村上春樹レヴューのブログ

自称村上主義者の私が独自の切り口で作品をご紹介します。

【世界で最後の花】

 本書の作者のジェームズ・サーバーはオハイオ州生まれです。雑誌「ニューヨーカー」の編集者・執筆者として活躍しました。イラストレーター、漫画家としても活動し、当時最も人気のあるユーモア文学作家の一人であったと言われています。

 

 原作は1939年9月にナチス・ドイツ軍がポーランドに侵攻し、第二次世界大戦が勃発した同年の11月に刊行されています。一躍世界的ロングセラーとなり、我が国でも1983年に刊行された後に絶版になりました。2023年6月、村上春樹の新訳で復刊された本作をご紹介します。

 

《あらすじ》
12次世界大戦によって文明は破壊され、町も都市も村も地上から消えてしまった。生き残った人間たちはなにをするでもなく、ただぼんやり座りこんだまま歳月が流れた。ある日、ひとりの若い娘が世界に残った最後の花を目にする。そしてひとりの若い男とその一輪の花を育てはじめた。

 

『世界に愛が再び生まれた』

まもなく花は二本になり、まもなく四本になり、それからもっともっとたくさんになりました。 林と森がまた地上にもどってきました。 若い娘は、自分がどんなふうに見えるか、気になりだしました。 若者はその娘にさわるのが、とてもすてきな気持ちのするものだと気づきました。 世界に愛が再びうまれたのです。

 

こから膨大な歳月が流れ、新たな秩序が積みあげられていく。町や都市ができ、様々な商売や芸術が生まれた。

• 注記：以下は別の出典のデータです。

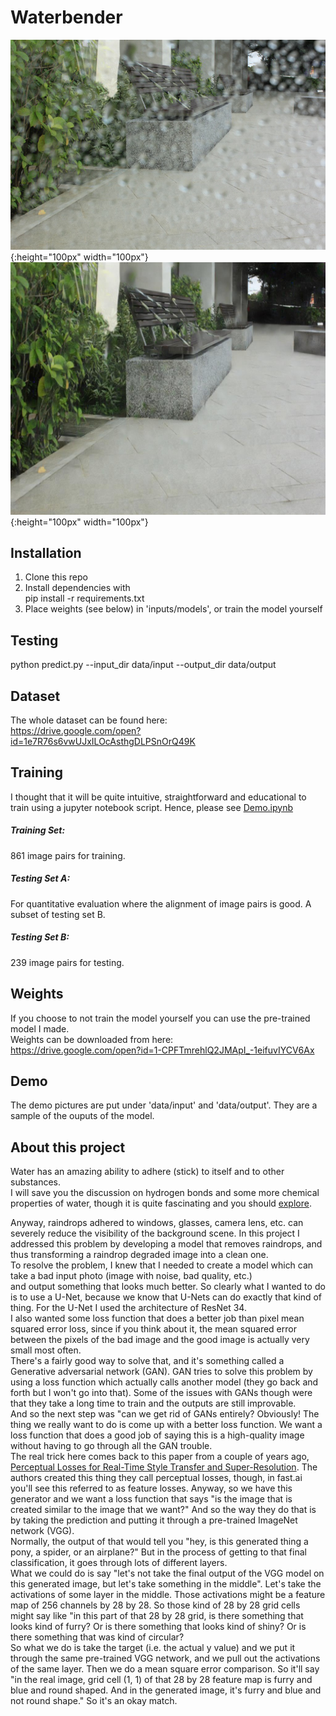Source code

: # Waterbender
![Input_Demo](https://github.com/Shaier/Waterbender/blob/master/data/input/62_rain.jpg){:height="100px" width="100px"}
![Output_Demo](https://github.com/Shaier/Waterbender/blob/master/data/output/62_prediction.jpg){:height="100px" width="100px"}

## Installation
1. Clone this repo
2. Install dependencies with   
pip install -r requirements.txt
3. Place weights (see below) in 'inputs/models', or train the model yourself

## Testing
python predict.py --input_dir data/input --output_dir data/output

## Dataset
The whole dataset can be found here:  
https://drive.google.com/open?id=1e7R76s6vwUJxILOcAsthgDLPSnOrQ49K  

## Training
I thought that it will be quite intuitive, straightforward and educational to train using a jupyter notebook script. Hence, please see [Demo.ipynb](Demo.ipynb)    

##### Training Set:

861 image pairs for training.

##### Testing Set A:

For quantitative evaluation where the alignment of image pairs is good. A subset of testing set B.

##### Testing Set B:

239 image pairs for testing.
## Weights
If you choose to not train the model yourself you can use the pre-trained model I made.   
Weights can be downloaded from here:  
https://drive.google.com/open?id=1-CPFTmrehlQ2JMApI_-1eifuvIYCV6Ax

## Demo
The demo pictures are put under 'data/input' and 'data/output'. They are a sample of the ouputs of the model.

## About this project
Water has an amazing ability to adhere (stick) to itself and to other substances.  
I will save you the discussion on hydrogen bonds and some more chemical properties of water, though it is quite fascinating and you should [explore](https://manoa.hawaii.edu/exploringourfluidearth/chemical/properties-water/hydrogen-bonds-make-water-sticky).
  
Anyway, raindrops adhered to windows, glasses, camera lens, etc. can severely reduce the visibility of the background scene. In this project I addressed
this problem by developing a model that removes raindrops, and thus transforming a raindrop degraded image into a clean one.  
To resolve the problem, I knew that I needed to create a model which can take a bad input photo (image with noise, bad quality, etc.)  
and output something that looks much better. So clearly what I wanted to do is to use a U-Net, because we know that U-Nets can do 
exactly that kind of thing. For the U-Net I used the architecture of ResNet 34.  
I also wanted some loss function that does a better job than pixel mean squared error loss, since if you think about it, 
the mean squared error between the pixels of the bad image and the good image is actually very small most often.  
There's a fairly good way to solve that, and it's something called a Generative adversarial network (GAN). 
GAN tries to solve this problem by using a loss function which actually calls another model (they go back and forth but I won't go into that). 
Some of the issues with GANs though were that they take a long time to train and the outputs are still improvable.   
And so the next step was "can we get rid of GANs entirely?
Obviously! The thing we really want to do is come up with a better loss function. We want a loss function that does a good job 
of saying this is a high-quality image without having to go through all the GAN trouble.  
The real trick here comes back to this paper from a couple of years ago, [Perceptual Losses for Real-Time Style Transfer and Super-Resolution](https://arxiv.org/abs/1603.08155). 
The authors created this thing they call perceptual losses, though, in fast.ai you'll see this referred to as feature losses.
Anyway, so we have this generator and we want a loss function that says "is the image that is created similar to the image that we want?" 
And so the way they do that is by taking the prediction and putting it through a pre-trained ImageNet network (VGG).  
Normally, the output of that would tell you "hey, is this generated thing a pony, a spider, or an airplane?" 
But in the process of getting to that final classification, it goes through lots of different layers.  
What we could do is say "let's not take the final output of the VGG model on this generated image, but let's take something in the middle". 
Let's take the activations of some layer in the middle. Those activations might be a feature map of 256 channels by 28 by 28. 
So those kind of 28 by 28 grid cells might say  like "in this part of that 28 by 28 grid, 
is there something that looks kind of furry? Or is there something that looks kind of shiny? Or is there something that was kind of circular?  
So what we do is take the target (i.e. the actual y value) and we put it through the same pre-trained VGG network, 
and we pull out the activations of the same layer. Then we do a mean square error comparison. So it'll say "in the real image, grid cell 
(1, 1) of that 28 by 28 feature map is furry and blue and round shaped. And in the generated image, it's furry and blue and not round 
shape." So it's an okay match.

しかし、対立する住民たちを扇動する信仰や思想によって、全てを無に帰する戦争がまたもや勃発する。

 

【魂のソフト・ランディング】

 本書には、戦争を繰り返す人類への皮肉と、平和への切実な願いが込められています。サーバーは、時の趨勢であったキリスト教的な意味付けや、マルクス主義的な弁証法などを排斥して、社会に訪れた無意味で不条理な現実を描きました。その平易な語り口と簡素なイラストには、物事を根本的に解決するうえで知性や論理など無用という徹底的な反知性主義が貫かれています。

 

 2022年2月24日、ロシアによるウクライナ軍事侵攻が始まりました。私たちは東西対立という歴史の混沌に再び足を踏み入れつつあります。心ある人なら誰もが、このような状況を脱して、平和で秩序ある世の中へのランディング(着地)を願うに違いありません。

 

 かつて村上春樹は、原理主義ナショナリズム、極端な啓蒙思想によって物事の解決を図る「ハード・ランディング」に対抗する「ソフト・ランディング」の重要性を説きました。「ハード・ランディング」が目に見えやすく、手に取りやすく、言語化しやすい一方で、「ソフト・ランディング」は見えにくく、手ごたえがなく、分かりにくいものであるとしながら、次のようにコメントしています。

 

定義化しがたいものを定義するにはどうすればいいのか?言語化しがたいものを言語化するにはどうすればいいのか? 僕はそれこそが「物語」の果たすべき役割だと思うのです。(中略)僕は21世紀の物語とは(なんだか大きく出るようで心苦しいのですが)、そのような魂のソフト・ランディングに向けてのガイドライン作りにあるだろうと考えています。(ユリイカ総集編『魂のソフト・ランディングのために』より)

 

 定義しがたいものを定義するために、あるいは、言語化しがたいものを言語化するために、本作では『世界で最後の花』という比喩が使われます。たった一つ残された花を愛しむというささやかではあっても確かな幸せを感じる心が、平和への気の遠くなるような長い道のりを支えてくれると信じたいものです。

 

 復刊された本書も、遠からず絶版の憂き目を見ることになるのでしょうか? それもまた仕方のないことかもしれません。生身の人間が長きにわたって世界の破滅への警戒感を持ち続けるのはあまり健全とは言えませんし、そもそも本書のメッセージが戦争の当事者の心に刺さるとは到底考えられませんから。ただ、素朴な絵の筆づかいが、不思議に私の脳裏に残ったことは確かです。